**Given passage**:
12. MISCELLANEOUS PROVISIONS.
(a) Misconduct. Except as otherwise provided in agreements covering Awards hereunder, a
Participant shall forfeit all rights in his or her outstanding Awards under this Plan, whether or
not such Awards have been earned or are vested or remain unearned or unvested, and all such
outstanding Awards shall automatically terminate and lapse, if the Committee determines that such
A-11
Participant has (i) used for profit or disclosed to unauthorized persons, confidential
information or trade secrets of the Company, (ii) breached any contract with or violated any
fiduciary obligation to the Company, including, without limitation, a violation of any Company code
of conduct, (iii) engaged in unlawful trading in the securities of the Company or of another
company based on information gained as a result of that Participants employment or other
relationship with the Company, or (iv) committed a felony or other serious crime.
(b) Rights as Shareholder. Except as otherwise provided herein, a Participant shall have
no rights as a holder of Common Stock with respect to Awards hereunder, unless and until
certificates for shares of Common Stock are issued to the Participant.
(c) No Loans. No loans from the Company to Participants shall be permitted under this
Plan.
(d) Assignment or Transfer. Except as provided in this Section 12(d), no Award under this
Plan or any rights or interests therein shall be transferable other than by will or the laws of
descent and distribution and shall be exercisable, during the Participants lifetime, only by the
Participant. Once awarded, the shares of Common Stock received by Participants may be freely
transferred, assigned, pledged or otherwise subjected to lien, subject to the restrictions imposed
by the Securities Act of 1933, Section 16 of the Exchange Act and the Companys policy concerning
insider trading, each as amended from time to time. The Committee may provide in an Agreement or
otherwise that an Award (other than an ISO) may be transferred pursuant to a qualified domestic
relations order or may be transferable by gift to any family member (as defined in General
Instruction A(5) to Form S-8 under the Securities Act of 1933) of the Participant. Any Award held
by a transferee shall continue to be subject to the same terms and conditions that were applicable
to that Award immediately before the transfer thereof. For purposes of any provision of the Plan
relating to notice to a Participant or to acceleration or termination of an Award upon the death or
termination of employment of a Participant, the references to Participant shall mean the original
grantee of an Award and not any transferee.

**Record extracts**:
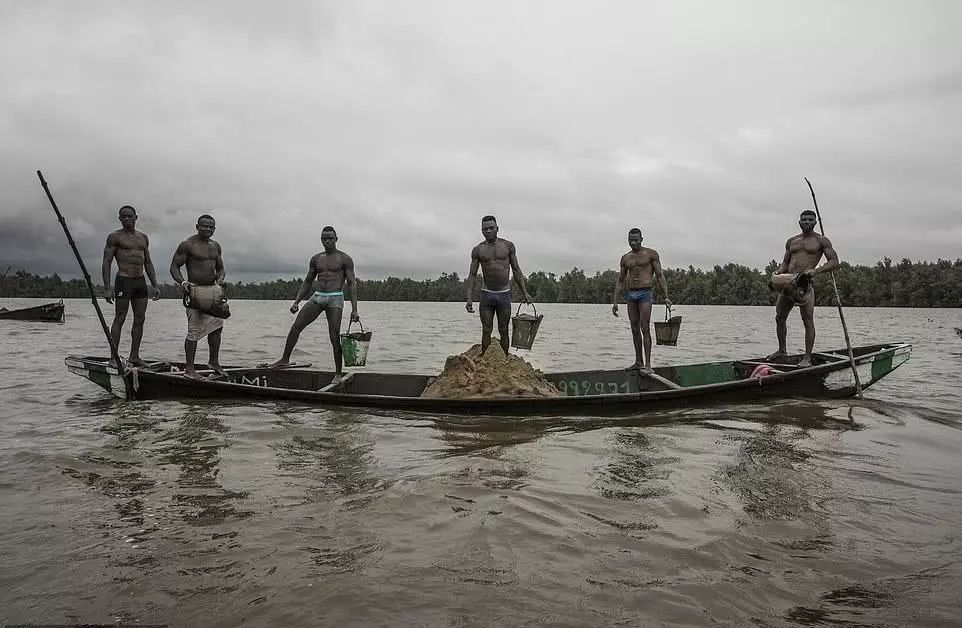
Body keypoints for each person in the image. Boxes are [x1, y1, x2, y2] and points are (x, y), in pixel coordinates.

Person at [269, 226, 359, 379]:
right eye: (324, 238)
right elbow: (308, 281)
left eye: (330, 238)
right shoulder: (316, 258)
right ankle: (284, 359)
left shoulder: (344, 258)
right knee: (296, 327)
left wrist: (354, 309)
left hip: (335, 297)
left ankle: (338, 372)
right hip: (318, 296)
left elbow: (352, 283)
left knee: (334, 335)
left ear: (336, 239)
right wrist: (296, 302)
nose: (327, 241)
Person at [768, 209, 839, 367]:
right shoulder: (792, 241)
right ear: (799, 222)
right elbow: (786, 262)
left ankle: (807, 358)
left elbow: (834, 261)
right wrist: (779, 272)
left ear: (815, 222)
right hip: (788, 284)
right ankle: (782, 350)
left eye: (810, 220)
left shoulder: (821, 241)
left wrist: (816, 270)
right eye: (804, 220)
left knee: (807, 321)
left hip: (804, 285)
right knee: (779, 317)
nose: (806, 222)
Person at [101, 205, 161, 367]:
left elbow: (147, 262)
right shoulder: (115, 237)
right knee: (120, 318)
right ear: (120, 219)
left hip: (140, 281)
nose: (126, 219)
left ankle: (134, 356)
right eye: (123, 217)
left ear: (136, 217)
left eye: (129, 216)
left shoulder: (143, 238)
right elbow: (107, 261)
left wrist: (154, 284)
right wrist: (107, 287)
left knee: (140, 319)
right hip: (124, 281)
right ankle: (114, 357)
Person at [465, 215, 533, 355]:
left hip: (504, 294)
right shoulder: (478, 250)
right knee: (486, 329)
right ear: (482, 231)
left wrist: (524, 292)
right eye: (485, 229)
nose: (488, 231)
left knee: (504, 330)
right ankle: (485, 359)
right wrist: (469, 297)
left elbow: (516, 270)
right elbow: (472, 275)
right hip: (486, 295)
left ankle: (504, 359)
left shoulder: (508, 246)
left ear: (497, 228)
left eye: (491, 228)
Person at [169, 214, 227, 378]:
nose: (208, 229)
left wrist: (221, 279)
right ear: (197, 226)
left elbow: (221, 268)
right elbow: (174, 266)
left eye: (211, 227)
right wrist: (182, 282)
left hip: (213, 292)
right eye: (205, 226)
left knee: (217, 327)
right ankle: (189, 369)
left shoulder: (215, 246)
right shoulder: (188, 245)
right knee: (194, 330)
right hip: (195, 292)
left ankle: (214, 361)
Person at [611, 227, 670, 371]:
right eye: (630, 240)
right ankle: (638, 362)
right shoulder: (625, 258)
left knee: (645, 327)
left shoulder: (651, 254)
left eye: (636, 240)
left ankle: (648, 365)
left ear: (641, 239)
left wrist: (667, 297)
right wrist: (615, 301)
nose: (633, 243)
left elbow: (660, 275)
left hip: (645, 293)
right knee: (634, 329)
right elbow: (620, 280)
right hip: (631, 295)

**Work required**: Write the next part of the stock plan's miscellaneous provisions, picking up after the final sentence shown. The lines above stand apart from the plan provisions and are separate material.

**Task result**:
(e) Withholding Taxes. The Company shall have the right to deduct from all Awards paid in
cash (and any other payment hereunder) any federal, state, local or foreign taxes required by law
to be withheld with respect to such Awards and, with respect to Awards paid in stock or upon
exercise of Options, to require the payment (through withholding from the Participants salary or
otherwise) of any such taxes. The obligations of the Company to make delivery of Awards in cash or
Common Stock shall be subject to currency or other restrictions imposed by any government.
(f) No Rights to Awards. Neither this Plan nor any action taken hereunder shall be
construed as giving any employee any right to be retained in the employ of the Company or any of
its subsidiaries, divisions or Affiliates. Except as set forth herein, no employee or other person
shall have any claim or right to be granted an Award under this Plan. By accepting an Award, the
Participant acknowledges and agrees that (i) that the Award will be exclusively governed by the
terms of this Plan, including the right reserved by the Company to amend or cancel this Plan at any
time without the Company incurring liability to the Participant (except for Awards already granted
under this Plan), (ii) Awards are not a constituent part of salary and that the Participant is not
entitled, under the terms and conditions of employment, or by accepting or being granted Awards
under this Plan to require Awards to be granted to him or her in the future under this Plan, or any
other plan, (iii) the value of Awards received under this Plan will be excluded from the
calculation of termination indemnities or other severance payments, and (iv) the Participant will
seek all necessary approval under, make all required notifications under and comply with all laws,
rules and regulations applicable to the ownership of Options and stock and the exercise of Options,
including, without limitation, currency and exchange laws, rules and regulations.
(g) Beneficiary Designation. To the extent allowed by the Committee, each Participant
under this Plan may, from time to time, name any beneficiary or beneficiaries (who may be named on
a contingent or successive basis) to whom any benefit under this Plan is to be paid in case of his
or her death before he or she receives any or all of such benefit. Each such designation shall
revoke all prior designations by the same Participant, and unless the Committee determines
otherwise shall be in a form prescribed by the Committee, and will be effective only when filed by
the Participant in writing with the Company during the Participants lifetime. In the absence of
any such designation, benefits remaining unpaid at the Participants death shall be paid to the
Participants estate.
(h) Costs and Expenses. The cost and expenses of administering this Plan shall be borne
by the Company and not charged to any Award or to any Participant.
(i) Fractional Shares. Fractional shares of Common Stock shall not be issued or
transferred under an Award, but the Committee may pay cash in lieu of a fraction or round the
fraction, in its discretion.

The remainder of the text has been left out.